TASK INSTRUCTIONS | Pull out each line below that contains the string "displayed", and copy each one in full.
━━ DATA TO PROCESS
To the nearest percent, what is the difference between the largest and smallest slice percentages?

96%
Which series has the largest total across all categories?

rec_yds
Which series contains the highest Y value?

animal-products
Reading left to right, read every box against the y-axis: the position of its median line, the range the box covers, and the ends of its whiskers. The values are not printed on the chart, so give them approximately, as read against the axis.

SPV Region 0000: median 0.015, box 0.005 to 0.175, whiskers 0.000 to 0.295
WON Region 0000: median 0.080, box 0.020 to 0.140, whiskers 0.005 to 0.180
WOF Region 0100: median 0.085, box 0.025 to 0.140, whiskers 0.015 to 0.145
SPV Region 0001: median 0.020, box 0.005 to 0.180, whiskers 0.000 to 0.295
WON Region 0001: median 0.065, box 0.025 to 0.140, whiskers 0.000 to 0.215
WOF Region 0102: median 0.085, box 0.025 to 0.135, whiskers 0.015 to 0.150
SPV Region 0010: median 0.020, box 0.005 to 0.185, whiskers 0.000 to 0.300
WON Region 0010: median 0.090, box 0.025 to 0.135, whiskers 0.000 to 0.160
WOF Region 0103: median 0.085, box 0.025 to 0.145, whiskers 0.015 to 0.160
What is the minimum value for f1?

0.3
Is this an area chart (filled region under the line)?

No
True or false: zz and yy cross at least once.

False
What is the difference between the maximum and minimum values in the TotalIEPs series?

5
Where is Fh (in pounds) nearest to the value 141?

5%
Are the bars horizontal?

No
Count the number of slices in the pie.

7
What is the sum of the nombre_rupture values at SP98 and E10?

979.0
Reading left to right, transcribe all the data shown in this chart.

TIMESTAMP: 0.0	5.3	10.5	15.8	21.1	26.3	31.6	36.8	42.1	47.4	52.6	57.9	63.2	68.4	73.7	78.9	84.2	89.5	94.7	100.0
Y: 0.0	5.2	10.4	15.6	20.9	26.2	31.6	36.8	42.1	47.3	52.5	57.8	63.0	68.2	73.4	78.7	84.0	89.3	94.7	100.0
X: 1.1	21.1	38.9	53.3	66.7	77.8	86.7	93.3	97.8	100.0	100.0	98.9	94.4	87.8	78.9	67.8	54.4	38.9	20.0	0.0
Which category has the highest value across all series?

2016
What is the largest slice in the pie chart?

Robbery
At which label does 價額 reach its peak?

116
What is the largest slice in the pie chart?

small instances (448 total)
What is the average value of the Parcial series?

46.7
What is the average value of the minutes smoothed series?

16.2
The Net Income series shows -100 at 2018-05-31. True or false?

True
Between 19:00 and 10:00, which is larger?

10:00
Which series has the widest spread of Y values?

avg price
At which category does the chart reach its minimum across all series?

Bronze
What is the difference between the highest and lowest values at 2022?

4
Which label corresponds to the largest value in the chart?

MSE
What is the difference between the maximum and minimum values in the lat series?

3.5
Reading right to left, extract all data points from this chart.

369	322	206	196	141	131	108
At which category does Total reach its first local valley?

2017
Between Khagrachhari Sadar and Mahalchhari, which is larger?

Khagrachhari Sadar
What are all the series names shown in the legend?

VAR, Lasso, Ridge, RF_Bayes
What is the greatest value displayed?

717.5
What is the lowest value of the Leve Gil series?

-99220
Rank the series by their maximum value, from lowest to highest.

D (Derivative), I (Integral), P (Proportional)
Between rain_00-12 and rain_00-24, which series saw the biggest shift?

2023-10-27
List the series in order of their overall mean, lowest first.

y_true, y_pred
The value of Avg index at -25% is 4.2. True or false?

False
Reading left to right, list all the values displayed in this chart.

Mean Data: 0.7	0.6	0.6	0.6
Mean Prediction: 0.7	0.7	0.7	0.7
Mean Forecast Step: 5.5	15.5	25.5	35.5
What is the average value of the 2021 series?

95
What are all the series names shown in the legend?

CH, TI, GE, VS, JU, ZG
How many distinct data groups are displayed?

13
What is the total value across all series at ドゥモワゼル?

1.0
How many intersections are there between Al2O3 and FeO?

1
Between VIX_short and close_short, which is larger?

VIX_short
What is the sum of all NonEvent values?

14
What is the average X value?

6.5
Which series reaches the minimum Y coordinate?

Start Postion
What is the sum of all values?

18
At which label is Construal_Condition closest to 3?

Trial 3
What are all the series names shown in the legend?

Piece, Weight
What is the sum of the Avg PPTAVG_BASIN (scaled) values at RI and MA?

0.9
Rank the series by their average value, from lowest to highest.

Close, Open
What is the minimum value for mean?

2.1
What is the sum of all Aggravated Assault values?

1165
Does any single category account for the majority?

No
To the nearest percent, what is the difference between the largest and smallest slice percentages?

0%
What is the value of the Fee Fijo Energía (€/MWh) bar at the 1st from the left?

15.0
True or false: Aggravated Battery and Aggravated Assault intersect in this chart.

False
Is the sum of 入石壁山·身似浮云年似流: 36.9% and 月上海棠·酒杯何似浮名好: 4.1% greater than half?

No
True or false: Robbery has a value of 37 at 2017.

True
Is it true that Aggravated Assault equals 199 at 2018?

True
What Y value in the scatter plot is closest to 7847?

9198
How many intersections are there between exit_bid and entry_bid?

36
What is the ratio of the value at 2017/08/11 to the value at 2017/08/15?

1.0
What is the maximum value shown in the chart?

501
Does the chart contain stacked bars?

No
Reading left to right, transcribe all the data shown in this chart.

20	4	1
━━━━
ANSWER SECTION |
What is the greatest value displayed?
Reading left to right, list all the values displayed in this chart.
How many distinct data groups are displayed?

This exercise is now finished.